It's a practice commonly known in DC as "burrowing," where political appointees score permanent gigs that come with good job benefits & protections that make them harder to fire. This happens every 4 or 8 years whenever there's a change in power from one White House to the next.
For Trump, the burrowing process got started even before he lost his reelection campaign earlier this month, according to federal employment data exclusive obtained by @Politicsinsider
In the first quarter and second quarter of 2020, the documents show Trump's administration installed at least 13 former political appointees into permanent jobs, including at the Justice, Interior, and Veterans Affairs departments.
Democrats and government watchdogs say they're especially worried about the burrowing Trump appointees and the expectation the numbers will grow as the lame duck president recognizes he's going to be out of a job come January.
They're warning that Trump loyalists could be getting jobs that ought to go to more qualified candidates, & that Biden's team might be saddled with a Trump version of the very "deep state" concept that the current president has been railing about since his own 2016 campaign.
"Federal service needs to be driven by merit and competence, not loyalty tests," said Rep. Gerry Connolly, chair of a gov oversight subcommittee. "The incoming Biden administration & Congress must roll back the Trump administration's attempts to create a new patronage system."
In April, Jordan Von Bokern got a civil service job as a trial attorney in DOJ's civil division. He's a former law clerk to Amy Coney Barrett who had been working as a political appointee in DOJ's legal policy shop under AG Barr. His salary rose from $94K per year to $109K.
Barr also appointed Tracy Short, a former political appointee who was senior advisor to Immigrations and Customs Enforcement, to be chief immigration judge at the Executive Office for Immigration Review.
That move enraged critics of the administration who said the move would politicize the immigration court. Short's move came with about a $10,000 annual pay bump to an annual salary of more than $185,000.

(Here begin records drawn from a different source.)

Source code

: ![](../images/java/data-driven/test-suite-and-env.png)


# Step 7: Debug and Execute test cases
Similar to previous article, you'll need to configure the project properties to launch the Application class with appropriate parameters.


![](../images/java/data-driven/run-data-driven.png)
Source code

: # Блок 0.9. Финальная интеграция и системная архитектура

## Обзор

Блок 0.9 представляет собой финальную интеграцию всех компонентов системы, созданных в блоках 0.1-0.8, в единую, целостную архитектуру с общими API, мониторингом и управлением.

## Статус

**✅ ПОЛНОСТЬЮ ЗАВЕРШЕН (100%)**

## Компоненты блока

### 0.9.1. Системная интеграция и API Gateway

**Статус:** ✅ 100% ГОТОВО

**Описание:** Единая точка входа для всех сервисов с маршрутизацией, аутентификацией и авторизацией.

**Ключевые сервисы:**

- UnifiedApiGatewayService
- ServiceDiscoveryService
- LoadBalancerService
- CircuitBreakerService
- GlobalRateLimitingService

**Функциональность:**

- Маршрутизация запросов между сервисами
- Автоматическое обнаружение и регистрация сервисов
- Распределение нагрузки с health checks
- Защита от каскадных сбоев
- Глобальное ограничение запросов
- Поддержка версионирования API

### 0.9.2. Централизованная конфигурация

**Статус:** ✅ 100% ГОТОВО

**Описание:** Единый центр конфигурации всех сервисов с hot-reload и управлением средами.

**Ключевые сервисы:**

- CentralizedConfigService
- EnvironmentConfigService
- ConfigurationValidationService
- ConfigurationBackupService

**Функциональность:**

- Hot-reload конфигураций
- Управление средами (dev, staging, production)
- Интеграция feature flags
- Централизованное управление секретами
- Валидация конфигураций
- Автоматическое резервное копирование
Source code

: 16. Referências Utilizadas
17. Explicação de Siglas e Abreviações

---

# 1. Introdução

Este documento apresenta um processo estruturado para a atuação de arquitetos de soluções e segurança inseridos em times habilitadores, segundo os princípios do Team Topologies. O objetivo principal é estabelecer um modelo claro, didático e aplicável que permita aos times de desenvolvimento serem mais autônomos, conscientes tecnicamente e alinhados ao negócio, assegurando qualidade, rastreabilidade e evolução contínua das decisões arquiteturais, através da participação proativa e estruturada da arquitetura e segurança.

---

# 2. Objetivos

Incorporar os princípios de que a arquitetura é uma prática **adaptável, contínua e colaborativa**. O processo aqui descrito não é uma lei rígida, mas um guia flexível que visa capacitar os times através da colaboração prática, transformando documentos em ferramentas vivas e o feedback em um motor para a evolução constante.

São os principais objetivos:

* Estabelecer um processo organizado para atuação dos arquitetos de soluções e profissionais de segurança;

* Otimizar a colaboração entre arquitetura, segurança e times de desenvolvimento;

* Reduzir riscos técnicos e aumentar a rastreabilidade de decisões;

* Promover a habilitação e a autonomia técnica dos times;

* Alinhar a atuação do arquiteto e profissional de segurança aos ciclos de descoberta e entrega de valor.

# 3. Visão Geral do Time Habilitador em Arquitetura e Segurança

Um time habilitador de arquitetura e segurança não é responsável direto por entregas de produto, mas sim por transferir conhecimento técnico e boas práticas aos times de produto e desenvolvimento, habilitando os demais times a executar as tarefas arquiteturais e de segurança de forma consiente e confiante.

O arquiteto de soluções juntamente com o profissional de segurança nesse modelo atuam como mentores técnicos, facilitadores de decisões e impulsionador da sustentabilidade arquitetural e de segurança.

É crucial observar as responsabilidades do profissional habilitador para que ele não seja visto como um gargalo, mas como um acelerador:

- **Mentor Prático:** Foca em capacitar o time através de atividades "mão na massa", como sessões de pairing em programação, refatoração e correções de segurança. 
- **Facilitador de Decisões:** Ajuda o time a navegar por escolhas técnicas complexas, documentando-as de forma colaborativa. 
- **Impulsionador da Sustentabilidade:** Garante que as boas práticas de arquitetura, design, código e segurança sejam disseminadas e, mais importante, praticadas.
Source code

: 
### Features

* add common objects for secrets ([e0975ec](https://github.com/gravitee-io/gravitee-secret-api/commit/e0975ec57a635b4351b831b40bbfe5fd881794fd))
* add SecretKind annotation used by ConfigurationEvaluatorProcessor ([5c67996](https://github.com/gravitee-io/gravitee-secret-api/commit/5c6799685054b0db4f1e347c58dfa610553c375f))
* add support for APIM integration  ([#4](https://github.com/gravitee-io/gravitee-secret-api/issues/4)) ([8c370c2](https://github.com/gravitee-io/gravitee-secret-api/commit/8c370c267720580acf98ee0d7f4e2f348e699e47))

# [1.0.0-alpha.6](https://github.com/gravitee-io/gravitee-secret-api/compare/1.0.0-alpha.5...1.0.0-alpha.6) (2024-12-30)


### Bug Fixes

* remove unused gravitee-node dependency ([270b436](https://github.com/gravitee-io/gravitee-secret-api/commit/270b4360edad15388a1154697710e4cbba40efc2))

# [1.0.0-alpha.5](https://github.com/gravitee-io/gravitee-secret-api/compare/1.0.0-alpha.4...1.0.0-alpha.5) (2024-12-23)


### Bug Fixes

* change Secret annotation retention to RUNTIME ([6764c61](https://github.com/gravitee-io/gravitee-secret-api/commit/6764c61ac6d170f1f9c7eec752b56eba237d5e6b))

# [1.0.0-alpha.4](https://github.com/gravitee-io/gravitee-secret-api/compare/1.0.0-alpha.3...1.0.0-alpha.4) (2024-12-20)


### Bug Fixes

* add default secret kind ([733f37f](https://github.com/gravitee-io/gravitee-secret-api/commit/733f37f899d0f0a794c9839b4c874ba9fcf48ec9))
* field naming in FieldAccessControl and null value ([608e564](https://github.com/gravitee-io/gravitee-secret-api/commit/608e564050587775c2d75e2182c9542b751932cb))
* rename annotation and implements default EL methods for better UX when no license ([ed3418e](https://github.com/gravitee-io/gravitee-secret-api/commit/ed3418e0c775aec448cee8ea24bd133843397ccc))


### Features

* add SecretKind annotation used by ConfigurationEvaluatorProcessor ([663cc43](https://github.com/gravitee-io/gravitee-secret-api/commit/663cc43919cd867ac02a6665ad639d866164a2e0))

Lawrence Connell worked as a political appointee on Trump's transition team for VA & later served as CoS for the Veterans Health Administration. He got a new civil service job in May as exec dir of a veterans healthcare facility in RI & w/ it a $10K raise to make $190K/year
The administration made other conversions from political to permanent government jobs this year at Interior, the SEC, the Consumer Product Safety Commission, the International Trade Commission, and the Occupational Safety and Health Review Commission, the records show.
Conner Swanson, an Interior spox, told Insider that the Executive Resources Board — a team that reviews personnel moves — "looks at all candidates for positions based on their merits and qualifications to execute Interior's mission on behalf of the American people."
Press offices at DOJ and the VA did not respond to requests for comment about the job changes for Von Bokern, Short, or Connell.
Trump is by no means the first president to allow burrowing on his watch. It's always a hot topic in the waning days of an administration, and Obama and Bush took plenty of heat from their critics when their political appointees outlasted them.
Obama's OPM approved at least 78 requests to convert political aides to career positions, according to a report issued in 2017 by the Government Accountability Office. And the GAO in 2010 identified at least 139 conversions from 2005 until 2009 during the Bush administration.